También en religión intentan convencernos de que, en estos “terribles tiempos de pecado y de secularismo”, lo mejor y más necesario es recurrir a lo que se dijo y a lo que se hizo en otros tiempos, ya que eso “dio resultado”.

Ciertamente, este miedo a pensar está muy emparentado con otro miedo, del que es hermano: “el miedo a la libertad”. El miedo a hacerse cada cual responsable de su vida y de sus actos, de sus pensamientos y de sus convicciones, de sus elecciones y de sus opciones. Claro está, asumiendo todas las consecuencias que se derivan de esas elecciones y opciones. De hacerlo así, cada uno podrá tener la posibilidad de aplicarse el superlativo adjetivo de “persona” en la misma medida en que se desafíe a escalar la escarpada montaña de pensar y de obrar con libertad interior. Por supuesto, teniendo presente que ese obrar no atrinchere o haga cenizas los derechos de otros/as.
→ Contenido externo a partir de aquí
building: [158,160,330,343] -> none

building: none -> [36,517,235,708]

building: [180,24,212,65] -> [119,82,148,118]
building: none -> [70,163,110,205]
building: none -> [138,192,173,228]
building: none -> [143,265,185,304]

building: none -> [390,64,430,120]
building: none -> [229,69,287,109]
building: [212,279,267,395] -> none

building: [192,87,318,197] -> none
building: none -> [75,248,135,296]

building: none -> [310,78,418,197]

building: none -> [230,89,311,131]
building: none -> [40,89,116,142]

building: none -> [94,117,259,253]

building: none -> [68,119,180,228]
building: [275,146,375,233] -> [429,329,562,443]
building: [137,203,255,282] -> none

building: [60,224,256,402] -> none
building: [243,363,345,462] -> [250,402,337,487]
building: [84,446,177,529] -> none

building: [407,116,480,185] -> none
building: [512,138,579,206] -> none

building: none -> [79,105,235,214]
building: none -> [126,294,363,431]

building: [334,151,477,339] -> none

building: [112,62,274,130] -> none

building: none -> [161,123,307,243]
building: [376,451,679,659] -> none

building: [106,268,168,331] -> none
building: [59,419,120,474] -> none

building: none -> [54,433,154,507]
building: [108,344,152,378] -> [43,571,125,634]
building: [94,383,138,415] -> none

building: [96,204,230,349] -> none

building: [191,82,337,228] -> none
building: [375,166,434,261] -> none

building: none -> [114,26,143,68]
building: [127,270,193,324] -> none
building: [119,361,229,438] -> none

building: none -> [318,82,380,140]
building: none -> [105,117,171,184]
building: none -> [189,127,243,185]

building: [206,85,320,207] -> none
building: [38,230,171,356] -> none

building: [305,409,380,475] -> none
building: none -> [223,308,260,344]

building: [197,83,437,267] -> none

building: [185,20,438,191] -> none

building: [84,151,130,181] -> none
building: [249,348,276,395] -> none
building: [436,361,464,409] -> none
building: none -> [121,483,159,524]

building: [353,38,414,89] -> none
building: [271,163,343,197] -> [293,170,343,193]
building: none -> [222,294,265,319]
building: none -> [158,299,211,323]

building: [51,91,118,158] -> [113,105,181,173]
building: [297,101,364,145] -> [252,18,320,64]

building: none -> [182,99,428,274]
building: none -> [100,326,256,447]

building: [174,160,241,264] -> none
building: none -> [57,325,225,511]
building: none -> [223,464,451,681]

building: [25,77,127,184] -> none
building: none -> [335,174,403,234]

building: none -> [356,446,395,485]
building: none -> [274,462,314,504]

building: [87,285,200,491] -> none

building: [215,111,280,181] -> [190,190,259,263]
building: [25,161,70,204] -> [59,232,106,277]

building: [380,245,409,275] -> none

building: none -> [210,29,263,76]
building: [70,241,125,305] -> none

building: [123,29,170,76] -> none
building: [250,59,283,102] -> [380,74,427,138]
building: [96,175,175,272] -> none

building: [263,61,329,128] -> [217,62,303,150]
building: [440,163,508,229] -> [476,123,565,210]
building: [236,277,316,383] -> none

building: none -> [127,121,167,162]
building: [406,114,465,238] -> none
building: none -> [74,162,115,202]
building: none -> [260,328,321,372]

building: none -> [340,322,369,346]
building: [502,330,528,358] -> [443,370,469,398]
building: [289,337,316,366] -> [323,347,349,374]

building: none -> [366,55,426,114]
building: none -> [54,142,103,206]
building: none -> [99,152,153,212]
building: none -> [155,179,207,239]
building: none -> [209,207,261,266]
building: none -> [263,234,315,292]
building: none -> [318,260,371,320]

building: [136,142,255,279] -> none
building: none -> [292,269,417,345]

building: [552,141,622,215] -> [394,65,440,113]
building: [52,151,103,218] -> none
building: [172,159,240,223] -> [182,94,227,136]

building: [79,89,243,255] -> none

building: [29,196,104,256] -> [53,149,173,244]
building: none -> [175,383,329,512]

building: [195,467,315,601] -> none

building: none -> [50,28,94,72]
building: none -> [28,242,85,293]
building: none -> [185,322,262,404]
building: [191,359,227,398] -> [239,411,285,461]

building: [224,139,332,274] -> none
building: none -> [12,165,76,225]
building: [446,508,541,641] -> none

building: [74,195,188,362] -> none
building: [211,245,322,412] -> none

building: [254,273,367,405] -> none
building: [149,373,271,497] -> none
¿Qué duda cabe que el pensar con la cabeza de otros y el obrar según lo que otros deciden hace “más fácil” la vida? Nos ahorra interrogantes y dudas, perplejidades y temores, luchas internas y luchas externas. Sobre todo, nos regala “la tranquilidad” de hacer lo que hacen todos, de reír o de gritar como los demás, de no ser la oveja negra del rebaño, de aquietar nuestra conciencia con el remanido -y deleznable- dicho: “el que obedece, nunca se equivoca”; pero habría que agregar que ese tal “nunca crecerá como persona”.

Precisamente ahora, cuando nos imaginamos ingenuamente que somos más libres que nunca, es ahora cuando estamos más controlados que nunca. En el ambiente social están flotando muchos «dogmas» Sean ellos civiles, políticos, religiosos, económicos, y más. El hecho es que el pensamiento dogmático no se acaba, al contrario, aumenta. Porque es la única manera de controlar a la opinión pública y de perpetuar la «mentalidad sumisa», condición indispensable para que este mundo siga funcionando «como tiene que funcionar».

Es mi convicción que sólo quienes luchan en su vida por alcanzar logros de libertad, aunque sean pequeños logros; sólo quienes orientan su vida desde ese proyecto, podrán aportar algo válido a esta humanidad tan machacada por «el pensamiento único» que a todos nos bloquea y no nos deja ni movernos. Y ya lo sabemos: un mundo paralizado, estancado, apoltronado en sus muchas ortodoxias, un mundo así, no va a ninguna parte. Ni dejará un futuro abierto a las futuras generaciones.

A fin de cuentas, sigue siendo cierto lo que, con magistral agudeza y profundidad, dijo Fedor Dostoievsky en la leyenda de El Gran Inquisidor, de Los Hermanos Karamazov (V, 5): «Te lo repito: no hay para el hombre deseo más acuciante que el de encontrar a un ser en quien delegar el don de la libertad». Y así es. Lo que más terror nos produce (sin darnos cuenta de ello) es la idea de tener que cargar con el peso insoportable de la libertad.